Stored data entries

┄┄┄┄┄┄┄┄┄┄

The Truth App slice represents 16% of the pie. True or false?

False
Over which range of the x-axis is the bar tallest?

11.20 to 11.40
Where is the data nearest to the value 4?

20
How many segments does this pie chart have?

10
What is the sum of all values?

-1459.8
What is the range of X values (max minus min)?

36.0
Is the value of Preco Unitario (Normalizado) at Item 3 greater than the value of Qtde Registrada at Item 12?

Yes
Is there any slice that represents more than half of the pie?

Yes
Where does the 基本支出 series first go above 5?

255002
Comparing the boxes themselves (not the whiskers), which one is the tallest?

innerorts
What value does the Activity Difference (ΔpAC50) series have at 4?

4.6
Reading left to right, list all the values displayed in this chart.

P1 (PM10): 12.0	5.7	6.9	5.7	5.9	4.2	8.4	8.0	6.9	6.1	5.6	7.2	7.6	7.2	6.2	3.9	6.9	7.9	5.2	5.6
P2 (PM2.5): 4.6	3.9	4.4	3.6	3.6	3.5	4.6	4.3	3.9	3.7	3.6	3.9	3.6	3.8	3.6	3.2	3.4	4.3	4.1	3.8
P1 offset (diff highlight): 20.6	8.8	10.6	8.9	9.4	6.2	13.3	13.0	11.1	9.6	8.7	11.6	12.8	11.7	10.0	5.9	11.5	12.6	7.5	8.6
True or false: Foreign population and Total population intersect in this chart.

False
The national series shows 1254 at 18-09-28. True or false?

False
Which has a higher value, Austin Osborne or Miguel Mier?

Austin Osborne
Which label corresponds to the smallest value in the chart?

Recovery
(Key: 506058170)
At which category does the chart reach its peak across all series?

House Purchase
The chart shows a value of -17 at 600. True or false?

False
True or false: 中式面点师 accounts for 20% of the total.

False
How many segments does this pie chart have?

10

┄┄┄┄┄┄┄┄┄┄

→ Requirement:
Copy out the stretch of the records above from the line containing "11.20 to 11.40" through the line containing "Is the value", with both of those lines included.

→ Result for this exercise:
11.20 to 11.40
Where is the data nearest to the value 4?

20
How many segments does this pie chart have?

10
What is the sum of all values?

-1459.8
What is the range of X values (max minus min)?

36.0
Is the value of Preco Unitario (Normalizado) at Item 3 greater than the value of Qtde Registrada at Item 12?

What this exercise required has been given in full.